ちなみに私と雫以外知らないことであるが純金と純金を混ぜると色々できる。

爆発したり…光を放ったり…重力場を作ったり…


キラキラした飾りはそういったものを作るための道具でもあるのだ。

だから悪趣味と思われがちな金のネックレスや金の指輪なども護身用の道具である…多分。
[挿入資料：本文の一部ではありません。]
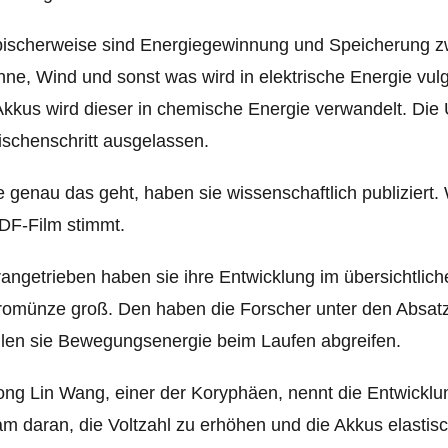
ischerweise sind Energiegewinnung und Speicherung zwe
ne, Wind und sonst was wird in elektrische Energie v
Akkus wird dieser in chemische Energie verwandelt. Di
schenschritt ausgelassen.
 genau das geht, haben sie wissenschaftlich publiziert
DF-Film stimmt.
angetrieben haben sie ihre Entwicklung im übersichtlich
omünze groß. Den haben die Forscher unter den Absatz 
len sie Bewegungsenergie beim Laufen abgreifen.
ng Lin Wang, einer der Koryphäen, nennt die Entwicklun
m daran, die Voltzahl zu erhöhen und die Akkus elasti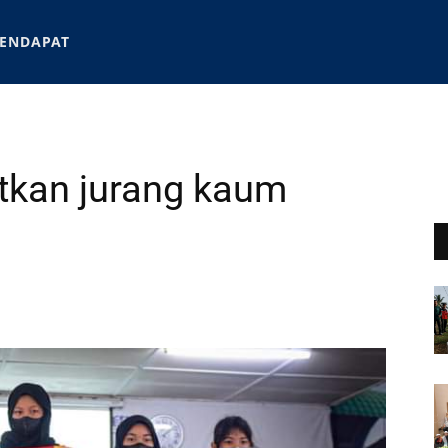
ENDAPAT
atkan jurang kaum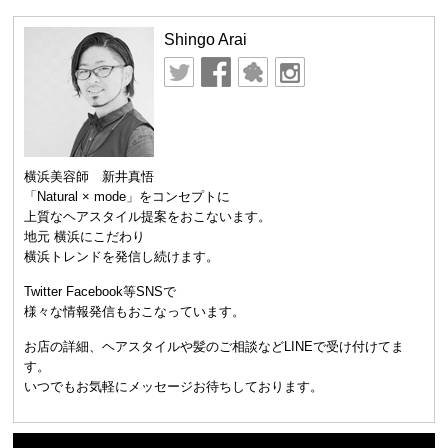
Shingo Arai
横浜美容師 新井真悟
「Natural × mode」をコンセプトに
上質なヘアスタイル提案をおこないます。
地元 横浜にこだわり
横浜トレンドを発信し続けます。
Twitter Facebook等SNSで
様々な情報発信もおこなっています。
お店の詳細、ヘアスタイルや髪のご相談などLINEで受け付けてま
す。
いつでもお気軽にメッセージお待ちしております。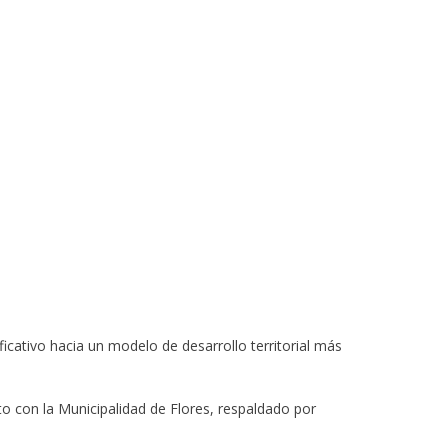
cativo hacia un modelo de desarrollo territorial más
to con la Municipalidad de Flores, respaldado por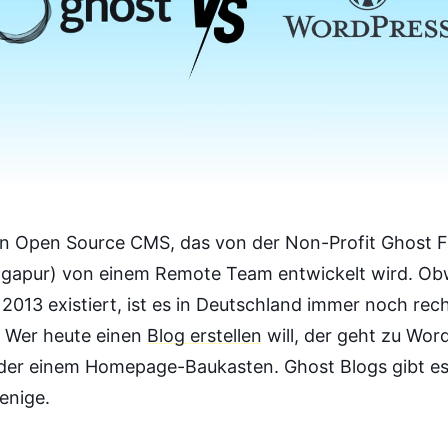
ein Open Source CMS, das von der Non-Profit Ghost 
Singapur) von einem Remote Team entwickelt wird. O
t 2013 existiert, ist es in Deutschland immer noch rec
 Wer heute einen
Blog erstellen
will, der geht zu Wor
der einem Homepage-Baukasten. Ghost Blogs gibt e
enige.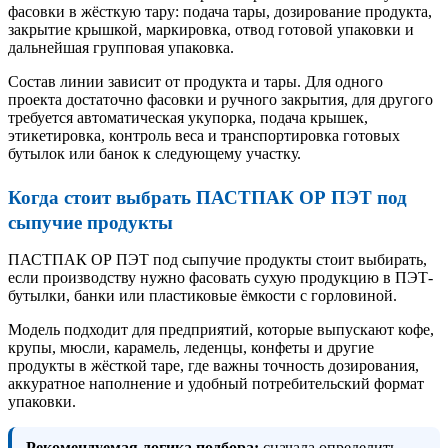
фасовки в жёсткую тару: подача тары, дозирование продукта,
закрытие крышкой, маркировка, отвод готовой упаковки и
дальнейшая групповая упаковка.
Состав линии зависит от продукта и тары. Для одного
проекта достаточно фасовки и ручного закрытия, для другого
требуется автоматическая укупорка, подача крышек,
этикетировка, контроль веса и транспортировка готовых
бутылок или банок к следующему участку.
Когда стоит выбрать ПАСТПАК ОР ПЭТ под
сыпучие продукты
ПАСТПАК ОР ПЭТ под сыпучие продукты стоит выбирать,
если производству нужно фасовать сухую продукцию в ПЭТ-
бутылки, банки или пластиковые ёмкости с горловиной.
Модель подходит для предприятий, которые выпускают кофе,
крупы, мюсли, карамель, леденцы, конфеты и другие
продукты в жёсткой таре, где важны точность дозирования,
аккуратное наполнение и удобный потребительский формат
упаковки.
Рекомендуемая логика подбора:
сначала определить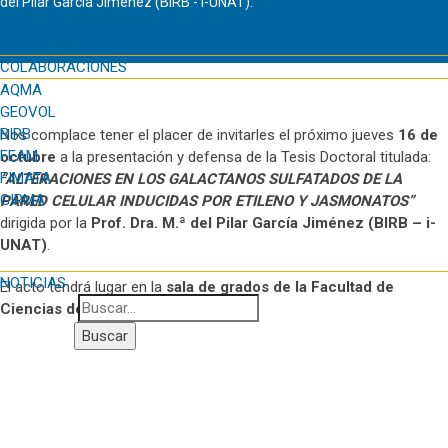
del Pilar García Jiménez (BIRB - i-UNAT).
COLABORACIONES
AQMA
GEOVOL
BIRB
Nos complace tener el placer de invitarles el próximo jueves
16 de
FEAM
octubre
a la presentación y defensa de la Tesis Doctoral titulada:
FIMATA
“ALTERACIONES EN LOS GALACTANOS SULFATADOS DE LA
GIRMA
PARED CELULAR INDUCIDAS POR ETILENO Y JASMONATOS”
dirigida por la
Prof. Dra. M.ª del Pilar García Jiménez (BIRB – i-
UNAT)
.
NOTICIAS
El acto tendrá lugar en la
sala de grados de la Facultad de
Ciencias del Mar
a las
11:00
.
前に宝石店の前を通った時めちゃくちゃ目を輝かせていたり家に遊びにいった時、宝石まみれの格好をしていたのは趣味ではなく何か実験をしていただけだと私は信じてるよ。


「まぁやっちゃったことは仕方ないし行こっか」


もう人はだいぶ減って出やすくなった。

私はカバンを持って立ちあがる。


「次は気をつけるです。……んんっ…」


それにしても重そうなカバンだ。

雫…何をそんなに入れてきたんだい?

そして…次は、ないよ?


「……うう……やっぱり金のラージ棒は思いですね…」

「……あっ、うん手伝うよ」


というかラージ棒を持ってくるって何考えてるんだ?

幼馴染ではあるけど全くわからない。


「ラージ棒をなんで持ってきてるの?」

「3年前からか時折ラージ棒か大きな宝石に触らないと手の震えが止まらなくなったのです…零ちゃんはどうしたら治ると思いますか?しかもキラキラ光るものを見るとどうしてもそれが欲しくなっちゃうのです…」


カ ラ ス か。

光モノを集めるとかどんな習性…

というかその症状ってアル中…


「最初は金の指輪で治っていたのです……でも最近じゃ大きくて重たいモノじゃないと…ラージ棒は精神安定剤なのです…今ではラージ棒なしでの生活など考えられないのです…」

「うん、金とか宝石類を一回断とうか」

「そんな殺生な!ラージ棒だけは!家の秘蔵宝石コレクションだけは!」

「何?秘蔵の宝石コレクションって?」

「ハっ?!」


私の幼馴染は貴金属依存症と宝石依存症の合併症らしい。


とりあえずラージ棒入りのカバンを浮かせ掲示板を見に行くことにする。


「ブラックダイヤモンドだけは!どうか!キャッツアイとか琥珀も捨てがたいけど!オパールも捨てがたい!零ちゃん!私の生きがいを奪わないでぇ!」


こいつ…自作の金で宝石を買ってやがった…

しかもへんな敬語が抜けてるほど熱中してる。

早くどうにかしないと……

でもどうにかするのは『あなたはキューピット』を買ってからでいいか。


とりあえずクラス分け見ないと…

時間に余裕はあるけど他の人を待たせたらいけないし



水田 雫

いつのまにか宝石と貴金属の持つ魅力に取り込まれてしまった残念な子。

普通ならば破産するところであるが純金と純白金程度ならば余裕で生み出せる上にダイヤモンドなどの原石も普通に生み出せる。

しかし原石を加工する為の知識が足りないため宝石は貴金属を売ったお金で買っている。

依存症が加速したのは身体中に宝石を纏ったのを零に見られたあの日からである。